昔、ヒロトもライブのMCで、レコードの収録時間によって音質や音量の制約が生じてしまうというのを話していた記憶があります。なのでクロマニヨンズの曲が短く、アルバム全体も40分程度に収めてあるのにはそういった理由もあるんですね。

CDでも、もしかしたら今流行りのカセットテープにダビングして聴いてみたら面白いアルバムかも。


話を戻しますが、カバーの選曲も渋いですね。

ストーンズの名前の由来にもなっている、マディ・ウォーターズのカバーや、王道のロバート・ジョンソンあたりのカバーがないのがちょっと意外な気もしますが、この辺のマニアックな選曲もストーンズらしいですよね。

リトル・ウォルターのカバーが12曲中4曲もあるのも興味深い。

今回のアルバムはミックジャガーのボーカルとハープがすごく際立っていると感じたのですが、ウォルター意識してハーモニカにも力が入ったかな??すごくかっこいいです。
アルバムのタイトルをウォルターの曲から取ったのもうなずけます。

個人的にはハウリン・ウルフの「コミット ア クライム」のカバーが嬉しかったですね。元々好きな曲だったので。


ストーンズのアルバムと言えば、1曲目がインパクトのある入り方であることが多いですが、今回はかなり自然にさらっと始まる感じですね。これはこれで狙ってる感がなくて、嫌いじゃないかも。

5曲目の「アイ ガッタ ゴー」なんか聴いてると、デビュー当初のストーンズの画が浮かんできそうです。

キースが「このアルバムはブライアン(ジョーンズ)も気に入ってくれるだろう」と話していたもの、分かる気がします。


そして、エリック・クラプトンも2曲ほど参加していますが、

クラプトンって、どこで聴いてもそれがクラプトンだとすぐ分かるような、いわゆるクラプトン節的な演奏で、それが目立ちすぎると嫌だな~とか思っていたのですが、このアルバムでは意外にも自然に馴染んでいていいですね。
昔、チャーリーとクラプトンが参加した、ハウリン・ウルフとのアルバムをちょっと思い出してしまいました。


いや~、それにしても本当に素敵なアルバムですね。

各曲短めで、アルバム全体も12曲に収めてくれたのも嬉しい。

最近のブルースとか、ギターソロ全開のブルース系の曲なんかは、けっこう無駄に長い曲が多かったりするので、このくらいのほうが聴きやすいですね。

世間的な評価は分かりませんが、個人的にはストーンズの歴史の中でも名盤の類に入るようなアルバムだと思っています。

何よりも演者側がすごく楽しそうなのが良いですね。

でも何だかんだ、このアルバムで一番楽しんでいるのは、チャーリー・ワッツなのではないかと密かに思っています。
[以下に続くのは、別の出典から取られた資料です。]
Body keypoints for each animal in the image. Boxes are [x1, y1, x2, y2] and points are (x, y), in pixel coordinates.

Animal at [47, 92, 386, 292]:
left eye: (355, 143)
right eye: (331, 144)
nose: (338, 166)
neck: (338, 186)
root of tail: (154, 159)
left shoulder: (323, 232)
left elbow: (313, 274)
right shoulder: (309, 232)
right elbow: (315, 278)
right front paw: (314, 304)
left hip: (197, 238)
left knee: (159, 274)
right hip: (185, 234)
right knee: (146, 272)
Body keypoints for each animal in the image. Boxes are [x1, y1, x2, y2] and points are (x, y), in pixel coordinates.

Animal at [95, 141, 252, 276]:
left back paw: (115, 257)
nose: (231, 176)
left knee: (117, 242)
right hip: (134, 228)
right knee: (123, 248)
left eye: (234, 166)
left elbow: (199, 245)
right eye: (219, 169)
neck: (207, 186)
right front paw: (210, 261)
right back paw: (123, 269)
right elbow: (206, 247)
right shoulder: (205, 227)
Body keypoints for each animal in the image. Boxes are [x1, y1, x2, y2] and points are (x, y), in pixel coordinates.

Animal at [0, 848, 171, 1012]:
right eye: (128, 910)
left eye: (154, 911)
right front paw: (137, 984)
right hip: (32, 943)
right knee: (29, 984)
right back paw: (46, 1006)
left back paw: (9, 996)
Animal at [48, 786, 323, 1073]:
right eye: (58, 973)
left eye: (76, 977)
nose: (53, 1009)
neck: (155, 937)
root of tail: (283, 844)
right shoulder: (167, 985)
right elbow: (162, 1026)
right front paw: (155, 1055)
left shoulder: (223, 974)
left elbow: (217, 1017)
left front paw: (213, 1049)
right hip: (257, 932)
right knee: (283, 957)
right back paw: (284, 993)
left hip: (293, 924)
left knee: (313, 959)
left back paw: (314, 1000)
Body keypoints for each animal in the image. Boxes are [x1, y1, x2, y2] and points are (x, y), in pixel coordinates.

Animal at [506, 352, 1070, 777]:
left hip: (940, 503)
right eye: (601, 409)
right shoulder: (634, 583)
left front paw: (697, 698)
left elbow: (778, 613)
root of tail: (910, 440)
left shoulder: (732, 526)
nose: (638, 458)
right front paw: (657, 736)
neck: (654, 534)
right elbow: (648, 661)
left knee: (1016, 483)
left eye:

なんか自由に感覚的に叩いている感じがしていいんですよね~。それが結果的にイチイチ格好いい。上手く説明できないのですがw

なんというか、ストーンズがブルースをやると、それを「ブルース」と呼ぶよりも、「ブルース&ロール」とでも呼ぶほうがしっくりくるかも。


まあ、あれこれと書いても上手くまとまらなそうなので、

実際にオフィシャルのほうでも動画をアップしているのでそれを紹介してお別れしましょう。

まずはこの曲。

こういう動画見ると、映画のサントラなんかにも使えそうな感じですよね。

この曲を聴くとストーンズのオリジナル曲「ブラック・リムジン」なんかを思い出しますね。

そしてこの曲。

これはリトル・ウォルターの曲のカバー。

1コードで行けちゃうのもブルースの魅力ですね。

ハーモニカもいいですね!


そしてこのアルバムとは関係ないけど、

こんな素敵な動画も見つけたので、ちょっと紹介。

名盤「レット イット ブリード」に収録されていた「カントリー ホンク」。

今の演奏を聴いても昔と変わらぬカッコ良さがあります。

そうそう、最後に、このアルバムの原曲を、このアルバムの曲順通りにまとめたCDが、次号の「ブルース&ソウル・レコーズ」という音楽雑誌の付録として付くらしいので、興味ある方はこれも予約必須ですね!